O bilionário russo não comprou apenas o Chelsea, mas também a sua idolatria perante uma torcida que passou a se acostumar com uma realidade de títulos que não fazia parte de sua vida nos 98 anos anteriores à aquisição de Abramovich. E não tenha dúvida: ele só está vendendo o clube, não a idolatria adquirida de 2003 pra cá através de contratações milionárias e títulos como o da Champions League.
Antes de Abramovich o Chelsea tinha dez troféus, desconsiderando duas conquistas de segunda divisão. Depois de Abramovich os Blues somaram 21 taças, incluindo aí duas Champions League inéditas – para o clube e também para a cidade de Londres. Se antes dele as prateleiras do Stamford Bridge exibiam apenas um título do campeonato inglês, de 2003 até hoje o clube londrino levantou cinco vezes a taça da Premier League. Deixou de ser um time apenas tradicional, que atraía parte do cenário artístico de Londres, para se transformar em uma potência mundial com fãs espalhados em todo o mundo.
É muita coisa.
Isso também diz muito sobre a forma como a maior parte dos torcedores lida com seu próprio clube.

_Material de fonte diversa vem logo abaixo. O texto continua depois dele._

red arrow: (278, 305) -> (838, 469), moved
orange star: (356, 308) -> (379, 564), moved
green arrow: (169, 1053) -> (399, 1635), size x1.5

Evidente que você vai encontrar gente do Chelsea criticando Abramovich ou fãs do Manchester City que não suportam serem controlados pelo fundo dos Emirados Árabes, mas eles são a grande minoria. Exceções que comprovam a regra, mentes iluminadas e vacinadas contra a pandemia eterna do clubismo.

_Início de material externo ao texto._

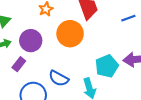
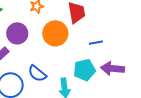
blue line: (128, 18) -> (96, 43), moved

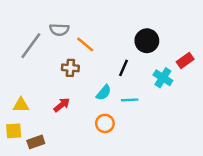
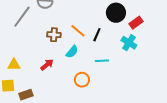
orange line: (85, 44) -> (78, 31), moved
red rectangle: (185, 60) -> (136, 23), moved
cyan semicircle: (104, 93) -> (72, 52), moved

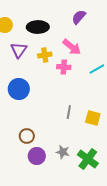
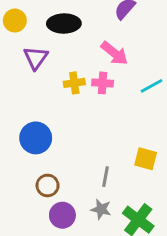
yellow cross: (45, 55) -> (74, 83), moved
blue circle: (19, 89) -> (36, 138), moved
gray line: (69, 112) -> (106, 177), moved

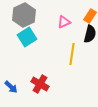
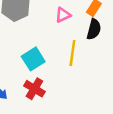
cyan square: (27, 37) -> (33, 59), moved

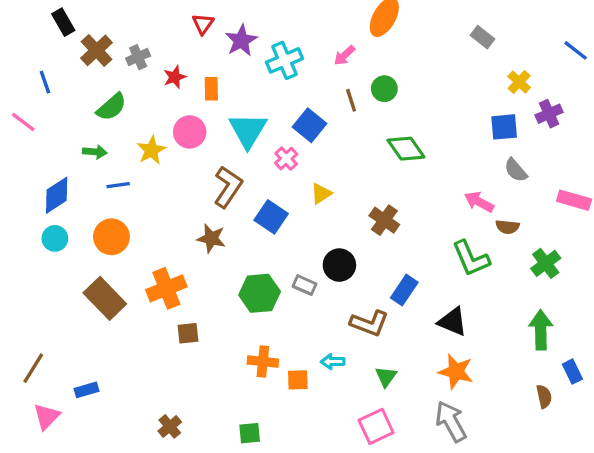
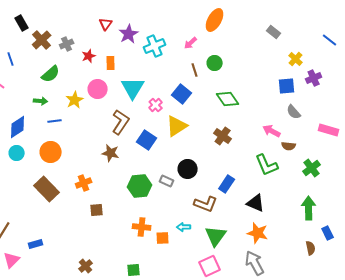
blue square: (309, 125) -> (182, 94), moved
yellow triangle: (321, 194) -> (177, 126), size x1.6
brown cross: (384, 220) -> (223, 136), moved
orange cross: (166, 288) -> (84, 183), size x0.7
green triangle: (386, 377) -> (216, 236), size x1.6

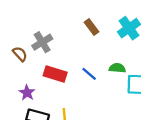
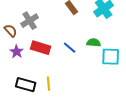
purple star: (27, 93) -> (17, 52), moved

A imagem de Abramovich poderia sofrer um baque perante a torcida do Chelsea se o bilionário russo se recusasse a vender o clube, mesmo em meio a risco de sanções que afetariam a vida da equipe de futebol, ou se fosse na contramão do que a maior parte da política internacional tem feito e abraçasse publicamente o seu conhecido Vladimir Putin.
Se Abramovich vai abraçar Putin, ainda que às escondidas, ninguém sabe, mas publicamente a sua carta de despedida como dono do Chelsea fala em doar valores arrecadados com a venda do clube para “todas as vítimas da guerra na Ucrânia”.

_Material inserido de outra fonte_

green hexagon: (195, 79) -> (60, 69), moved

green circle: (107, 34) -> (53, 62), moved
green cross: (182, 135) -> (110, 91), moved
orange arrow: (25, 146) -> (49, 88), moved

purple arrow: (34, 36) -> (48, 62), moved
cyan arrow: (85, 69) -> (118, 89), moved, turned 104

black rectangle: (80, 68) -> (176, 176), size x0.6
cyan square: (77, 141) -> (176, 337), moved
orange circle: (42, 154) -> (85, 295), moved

Abramovich também falou que, para ele, a relação com os Blues “nunca foi sobre o dinheiro, mas sim por pura paixão pelo futebol e pelo clube”. É o que basta para o torcedor, porque é o que o torcedor deseja ouvir para defender seu time de críticas e demais ataques. Resumindo: é o que legitima a sua opinião.
A visão posta neste texto não quer exaltar o tipo de pessoa que só concorda com o que deseja ouvir – longe disso. Mas seria tapar o sol com a peneira não considerar que, hoje, esta é a realidade mundo afora quando falamos em fanatismos. E torcedores de futebol são, em sua maioria, fanáticos por seu clube.
É mais fácil escrever isso sobre algo ligado ao futebol inglês do que a respeito de um clube brasileiro, claro. Mas a realidade das SAF, que já começou a invadir nosso país, vai levantar futuramente este tipo de debate de ocasião em ocasião.
É obrigatório pedir que entidades se atentem à origem do dinheiro que chega ao futebol. É preciso se manter vigilante contra o “Sportswashing”, mas achar que será fácil convencer a maior parte do torcedor fanático pelo seu clube, que só quer comemorar gols e títulos, de que o mecenas que eventualmente lhe deu tantas alegrias é um vilão soa como algo fantasioso. Este torcedor fanático vai, na melhor das hipóteses, ignorar o fato.
Getty ImagesHá tempos a torcida do Chelsea exibe, dentro do Stamford Bridge, uma faixa com os dizeres “Roman Empire”. A tradução literal faz referência ao Império Romano, mas é uma óbvia homenagem a Roman Abramovich. E, pode apostar, esta faixa seguirá lá mesmo que Roman Abramovich não esteja lá em pessoa.